* Work item
Keep only the lines that hold the string "linecap", filtering out the rest of the entries below.

* Task data
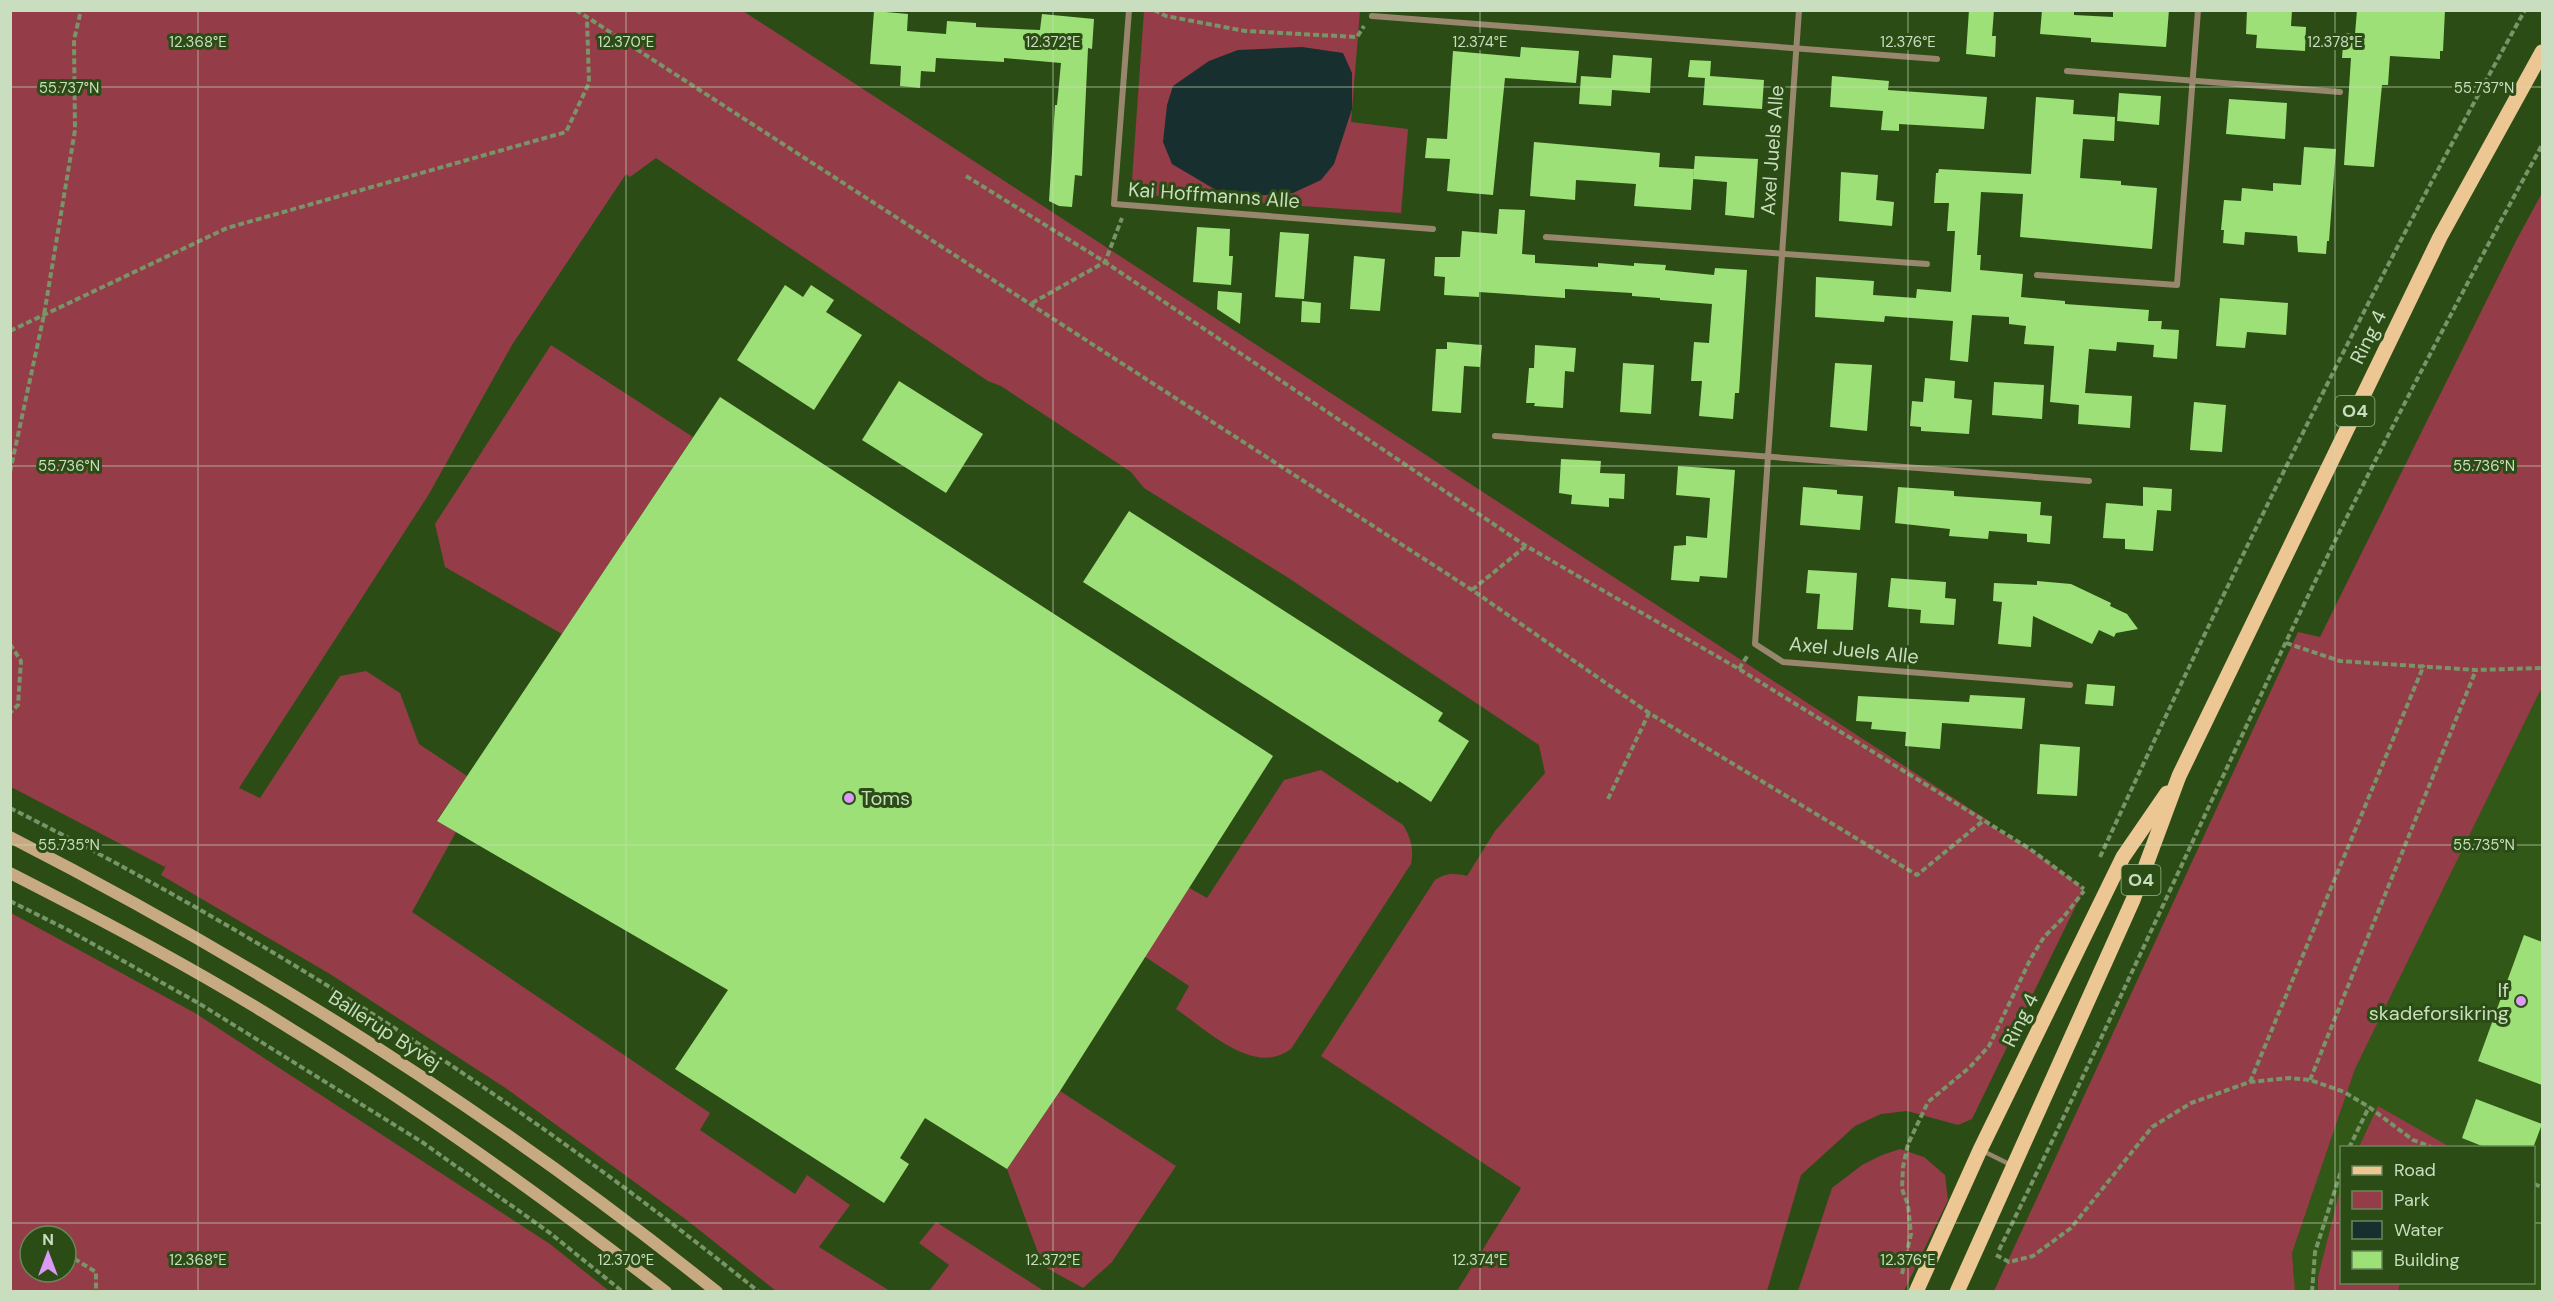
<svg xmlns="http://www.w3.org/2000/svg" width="2553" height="1302" font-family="'DM Sans',sans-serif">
	<rect width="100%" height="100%" fill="#2b4d15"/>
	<path fill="#315817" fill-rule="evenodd" d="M2540,691l2,1v599h-247l-3,-38 63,-184zM2342,1148h192v134h-192z"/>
	<g fill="#943c47" fill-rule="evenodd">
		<path d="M10,11h733l1246,810 -2,3 43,25 54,40 -112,230 -14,6 -51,-14 -26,3 -26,12 -54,49 -34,116h-310l64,-103 -200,-132 114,-176c11,-7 19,-7 32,-4l28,-45 50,-58 -6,-28 -252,-168 -143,-89 -13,-16 -130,-86 -13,-5 -332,-223 -26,19 -4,-3 -114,171 -83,149 -190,294 21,10 80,-122 26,-5 34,22 19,51 48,32 -30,44 19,12 -44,80 298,201 -10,17 95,64 12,-19 43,30 -31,42 71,44h-114l-88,-70 -181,-132 -177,-115 -169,-99 6,-11 -2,3 -154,-80z"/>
		<polygon points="1144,11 1360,11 1351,122 1408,129 1401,213 1131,194"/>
		<polygon points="2542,193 2542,692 2540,691 2355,1069 2292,1253 2295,1291 1994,1291 2298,632 2320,637 2517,239"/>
		<polygon points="551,345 693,437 562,634 445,567 435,524"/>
		<path d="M1321,770l82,55c8,13 11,24 8,39l-120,185c-37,28 -84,-19 -115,-40l13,-23 -48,-32 45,-68 21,12 77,-118z"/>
		<path d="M11,913l184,100 355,231 59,47h-598zM30,1236h36v36h-36z"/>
		<polygon points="1060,1091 1176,1166 1112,1262 1083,1288 1043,1266 1007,1169"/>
		<polygon points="2378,1106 2450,1147 2359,1147"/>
		<polygon points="1900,1149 1924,1157 1945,1175 1948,1200 1904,1291 1798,1291 1832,1188 1862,1165 1882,1155"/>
		<polygon points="2341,1186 2342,1282 2400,1283 2398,1291 2318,1291 2318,1277"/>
		<polygon points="936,1222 1044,1291 929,1291 949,1265 919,1243"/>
	</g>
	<polygon fill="#172f2f" points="1302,47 1343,53 1352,73 1352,109 1334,164 1321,180 1293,193 1252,196 1216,190 1172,164 1163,142 1167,105 1173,86 1209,61 1238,50"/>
	<g fill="#9de078">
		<polygon points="1969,10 1994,10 1992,36 1996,36 1995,57 1966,54"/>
		<polygon points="2042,10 2074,10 2074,15 2113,17 2113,10 2169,10 2166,47 2091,42 2091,38 2040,34"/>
		<polygon points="2247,10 2292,10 2291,26 2306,27 2305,51 2256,48 2257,35 2246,34"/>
		<polygon points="2357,10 2445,10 2443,51 2440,51 2440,59 2390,56 2388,85 2382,85 2374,167 2344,165 2351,58 2342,58 2344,33 2355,34"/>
		<polygon points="874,11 908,14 907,31 946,34 947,21 976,23 976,27 1040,30 1042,14 1094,19 1092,49 1088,48 1082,176 1075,175 1072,207 1059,206 1049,201 1055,105 1057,105 1061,63 1004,58 1004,62 936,58 935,72 921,71 920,88 900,86 901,66 870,64"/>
		<polygon points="1521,47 1579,51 1576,83 1505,78 1493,195 1447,191 1450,159 1425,158 1427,138 1447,139 1453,51 1520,57"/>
		<polygon points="1613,55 1652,58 1650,93 1612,90 1611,106 1579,104 1581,76 1611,78"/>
		<polygon points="1690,60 1711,61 1710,76 1764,80 1762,109 1703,105 1705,78 1688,77"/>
		<polygon points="1832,76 1889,81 1888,90 1987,97 1984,129 1899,124 1899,131 1881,130 1883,111 1830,107"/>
		<polygon points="2119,93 2161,96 2159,125 2117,121"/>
		<polygon points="2036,97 2074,100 2073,114 2115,117 2114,141 2083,139 2080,178 2121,181 2121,185 2157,188 2152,249 2020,237 2023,194 1981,192 1977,255 1981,255 1980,270 2023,274 2021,297 2065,301 2065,304 2149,310 2148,321 2162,321 2161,329 2179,330 2177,359 2153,357 2154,345 2117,342 2116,351 2089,349 2085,393 2132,396 2130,428 2078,424 2079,405 2050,402 2054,346 2024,344 2026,326 2009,324 2009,317 1972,315 1968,362 1950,360 1953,321 1885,316 1884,322 1815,317 1816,277 1874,281 1873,295 1916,298 1917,289 1951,292 1955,231 1947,231 1949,203 1934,203 1936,173 1938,173 1939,169 2031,174"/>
		<polygon points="2229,99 2287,103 2285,139 2226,134"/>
		<polygon points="1534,142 1660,153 1659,167 1694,169 1691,210 1634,206 1636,184 1576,180 1575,200 1530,196"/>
		<polygon points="2304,147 2336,149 2329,241 2327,241 2326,254 2298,252 2297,236 2245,232 2244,245 2223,243 2224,230 2221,230 2224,200 2241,201 2242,188 2273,191 2273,183 2301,185"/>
		<polygon points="1695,156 1758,159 1754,218 1725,215 1727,182 1693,179"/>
		<polygon points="1841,172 1878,175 1876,200 1894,202 1892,226 1839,221"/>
		<polygon points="1499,209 1525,210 1522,254 1535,255 1535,263 1598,267 1598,263 1634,266 1634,263 1666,265 1665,270 1714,275 1715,268 1747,270 1739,393 1735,393 1733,419 1699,416 1702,381 1691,381 1694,342 1709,343 1712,304 1660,300 1660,298 1632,296 1632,293 1565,289 1565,298 1479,292 1479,297 1444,295 1445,277 1434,276 1435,257 1460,257 1462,231 1497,234"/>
		<polygon points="1197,227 1230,229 1229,256 1233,256 1231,285 1193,282"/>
		<polygon points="1280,232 1309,234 1304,299 1275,297"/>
		<polygon points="1354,256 1385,259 1380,311 1350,309"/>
		<polygon points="785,285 803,297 811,285 834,300 826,312 862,335 814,410 737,360"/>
		<polygon points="1218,291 1242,293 1240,324 1217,309"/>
		<polygon points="2220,298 2288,303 2286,335 2247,332 2245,348 2216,346"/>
		<polygon points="1302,301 1321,303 1320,323 1301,322"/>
		<polygon points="1447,342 1482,345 1480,367 1464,366 1461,413 1432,411 1436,349 1447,349"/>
		<polygon points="1535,345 1576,348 1574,372 1565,371 1563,408 1534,406 1535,403 1526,403 1529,368 1534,368"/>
		<polygon points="1623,363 1654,365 1651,414 1620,412"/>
		<polygon points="1835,363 1872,365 1867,431 1830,427"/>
		<polygon points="1925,378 1955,381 1954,398 1972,400 1969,434 1921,431 1921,427 1910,426 1912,401 1923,402"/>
		<polygon points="899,381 983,434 946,493 862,440"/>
		<polygon points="1994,382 2044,385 2042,419 1992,415"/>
		<polygon points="720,397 1273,756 1060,1091 1007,1169 925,1118 900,1158 909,1164 884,1203 675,1069 728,990 437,821"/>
		<polygon points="2194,402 2226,405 2222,452 2190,450"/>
		<polygon points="1561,459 1601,461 1600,473 1625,474 1624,499 1609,498 1609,507 1571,504 1572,495 1559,493"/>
		<polygon points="1678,466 1735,470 1727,578 1700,576 1699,582 1671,580 1674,546 1686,545 1686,536 1707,538 1710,498 1676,495"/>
		<polygon points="1803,487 1837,490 1837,494 1863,496 1860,530 1800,525"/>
		<polygon points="1898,487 1954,491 1954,496 2041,502 2040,515 2052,516 2050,544 2027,542 2027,534 1989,531 1988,539 1949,536 1950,529 1895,523"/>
		<polygon points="2143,487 2172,489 2171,511 2157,510 2153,551 2125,549 2125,539 2103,538 2106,503 2143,506"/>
		<polygon points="1129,511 1443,713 1438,721 1469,741 1431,802 1399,781 1398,783 1083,582"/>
		<polygon points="1808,570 1857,573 1853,630 1817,629 1820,594 1806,593"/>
		<polygon points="1891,578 1946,582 1945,598 1956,599 1954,625 1920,623 1921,610 1888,607"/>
		<polygon points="2037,581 2071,584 2111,603 2110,606 2127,614 2138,629 2116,633 2114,637 2099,630 2092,644 2033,616 2031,647 1998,644 2002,602 1993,601 1994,583 2037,585"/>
		<polygon points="2087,684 2115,686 2113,706 2085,704"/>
		<polygon points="1970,695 2025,698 2022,729 1942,723 1940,749 1905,746 1906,732 1871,729 1872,722 1856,721 1858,696 1969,702"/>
		<polygon points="2040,744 2080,747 2077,796 2037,794"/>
		<polygon points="2524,935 2542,942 2542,1085 2478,1061"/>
		<polygon points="2476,1099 2542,1124 2533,1148 2487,1148 2462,1138"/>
	</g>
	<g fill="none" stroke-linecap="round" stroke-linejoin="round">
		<g stroke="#789468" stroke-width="4" stroke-dasharray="6 3" stroke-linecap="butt">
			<polyline points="576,10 1472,590 1649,713 1917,875 1983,821"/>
			<polyline points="1154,10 1166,16 1245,31 1357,37 1364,26"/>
			<polyline points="966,176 1105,262 1526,546 1739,669 2030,849 2084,889"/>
			<polyline points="1032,303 1105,262 1122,218"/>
			<polyline points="10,331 227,228 566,132 589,83 587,19"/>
			<polyline points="10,472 44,315 75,130 74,40 81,10"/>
			<polyline points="1472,590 1526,546"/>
			<polyline points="2286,643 2340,661 2476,670 2542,668"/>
			<polyline points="10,644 21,661 18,705 10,713"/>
			<polyline points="1739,669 1748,655"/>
			<polyline points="1608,799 1649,713"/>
			<path d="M10,808c267,134 517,297 749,484"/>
			<path d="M2100,857c133,-287 271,-571 425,-847"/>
			<polyline points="10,901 68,930 200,1004 422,1142 550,1233 623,1292"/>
			<polyline points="2310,1080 2476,670"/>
			<polyline points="2250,1082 2424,665"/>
			<polyline points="2349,1148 2369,1107"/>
			<polyline points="2534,1184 2542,1187"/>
			<polyline points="66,1243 73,1258 96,1272 96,1292"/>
			<path d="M1999,1250c99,-200 190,-403 285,-604 81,-170 168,-336 258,-501"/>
			<polyline points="1996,1255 2009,1262 2033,1256 2071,1228 2152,1127 2191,1103 2250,1082 2289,1078 2310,1080 2344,1092 2369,1107 2413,1140 2434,1148"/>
			<polyline points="1902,1274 1911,1234 1908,1205 1902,1189 1903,1167 1908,1144 1928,1102 1970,1067 1989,1046 2031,958 2044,937 2062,919 2084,891"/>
			<polyline points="2312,1292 2315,1252 2342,1168"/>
		</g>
		<polyline stroke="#98866d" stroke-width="4.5" points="1981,1150 2011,1165"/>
		<g stroke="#98866d" stroke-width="6">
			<polyline points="1129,10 1114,204 1433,229"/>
			<polyline points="1799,10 1755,644 1783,662 2070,685"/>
			<polyline points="1372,16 1937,59"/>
			<polyline points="2067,71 2340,92"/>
			<polyline points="1546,237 1927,264"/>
			<polyline points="2037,275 2177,285 2198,10"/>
			<polyline points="1495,436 2089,481"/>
		</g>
		<g stroke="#c7aa82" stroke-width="12">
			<path d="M10,837c250,128 488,279 707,455"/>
			<path d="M10,873c96,49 191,99 281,156 130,80 254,169 375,263"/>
		</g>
		<g stroke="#ecc693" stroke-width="15">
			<polyline points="1916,1292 1980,1150 2123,857 2167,793"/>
			<polyline points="1957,1292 2133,900 2179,776 2440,237 2542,52"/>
		</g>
	</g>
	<path fill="none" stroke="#c9ddbf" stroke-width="1.5" stroke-opacity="0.45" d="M198,10v1282M626,10v1282M1053,10v1282M1480,10v1282M1908,10v1282M2335,10v1282M10,87h2532M10,466h2532M10,845h2532M10,1223h2332M2534,1223h8"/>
	<g fill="#da9af6" stroke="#2b4d15" stroke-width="2">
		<circle cx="849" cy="798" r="6"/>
		<circle cx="2521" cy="1001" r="6"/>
	</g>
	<g text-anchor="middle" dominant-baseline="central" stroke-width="6" stroke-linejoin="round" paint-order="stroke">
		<g fill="#2b4d15" stroke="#9ab28c" stroke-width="1.5">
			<rect x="2335.5" y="396" width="39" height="30" rx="4.5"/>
			<rect x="2121.5" y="865" width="39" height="30" rx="4.5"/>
		</g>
		<g font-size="18" font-weight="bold" fill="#c9ddbf">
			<text x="2355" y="411">O4</text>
			<text x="2141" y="880">O4</text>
		</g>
		<g font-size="20" fill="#c9ddbf" stroke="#2b4d15">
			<text transform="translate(1772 150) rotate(-86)">Axel Juels Alle</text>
			<text transform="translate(1214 195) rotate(4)">Kai Hoffmanns Alle</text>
			<text transform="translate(2368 337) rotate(-64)">Ring 4</text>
			<text transform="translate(1854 650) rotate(6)">Axel Juels Alle</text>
			<text transform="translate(2020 1020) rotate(-64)">Ring 4</text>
			<text transform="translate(385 1030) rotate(33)">Ballerup Byvej</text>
		</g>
		<g font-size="20" fill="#c9ddbf" stroke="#2b4d15" text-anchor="start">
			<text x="861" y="798">Toms</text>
			<text x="2509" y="990" text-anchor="end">If<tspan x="2509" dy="23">skadeforsikring</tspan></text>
		</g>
	</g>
	<g font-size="15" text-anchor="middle" fill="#c9ddbf" stroke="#2b4d15" stroke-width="6" stroke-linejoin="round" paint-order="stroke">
		<text x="198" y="47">12.368°E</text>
		<text x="626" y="47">12.370°E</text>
		<text x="1053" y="47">12.372°E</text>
		<text x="1480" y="47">12.374°E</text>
		<text x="1908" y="47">12.376°E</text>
		<text x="2335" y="47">12.378°E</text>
		<text x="69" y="93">55.737°N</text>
		<text x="2484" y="93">55.737°N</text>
		<text x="69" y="471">55.736°N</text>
		<text x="2484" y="471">55.736°N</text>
		<text x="69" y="850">55.735°N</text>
		<text x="2484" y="850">55.735°N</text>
		<text x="198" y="1265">12.368°E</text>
		<text x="626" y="1265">12.370°E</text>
		<text x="1053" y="1265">12.372°E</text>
		<text x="1480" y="1265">12.374°E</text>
		<text x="1908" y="1265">12.376°E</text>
	</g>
	<rect width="2553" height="1302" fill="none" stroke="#c9ddbf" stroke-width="24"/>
	<rect x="2340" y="1146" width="195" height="138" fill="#2b4d15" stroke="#6a8759" stroke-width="1.5"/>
	<rect x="2352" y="1166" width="30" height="9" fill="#ecc693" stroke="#6a8759" stroke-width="1.5"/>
	<text x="2394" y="1176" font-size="18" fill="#c9ddbf">Road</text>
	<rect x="2352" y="1191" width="30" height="18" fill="#943c47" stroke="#6a8759" stroke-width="1.5"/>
	<text x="2394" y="1206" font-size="18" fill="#c9ddbf">Park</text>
	<rect x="2352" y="1221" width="30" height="18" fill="#172f2f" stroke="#6a8759" stroke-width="1.5"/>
	<text x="2394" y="1236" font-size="18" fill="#c9ddbf">Water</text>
	<rect x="2352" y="1251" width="30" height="18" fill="#9de078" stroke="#6a8759" stroke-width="1.5"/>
	<text x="2394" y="1266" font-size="18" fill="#c9ddbf">Building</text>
	<g transform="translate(48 1254)"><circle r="28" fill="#2b4d15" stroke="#6a8759" stroke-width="1.5"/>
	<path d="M0-4.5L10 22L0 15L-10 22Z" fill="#da9af6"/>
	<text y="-9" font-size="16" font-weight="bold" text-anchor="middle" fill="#c9ddbf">N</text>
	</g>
</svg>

* Solution below
	<g fill="none" stroke-linecap="round" stroke-linejoin="round">
		<g stroke="#789468" stroke-width="4" stroke-dasharray="6 3" stroke-linecap="butt">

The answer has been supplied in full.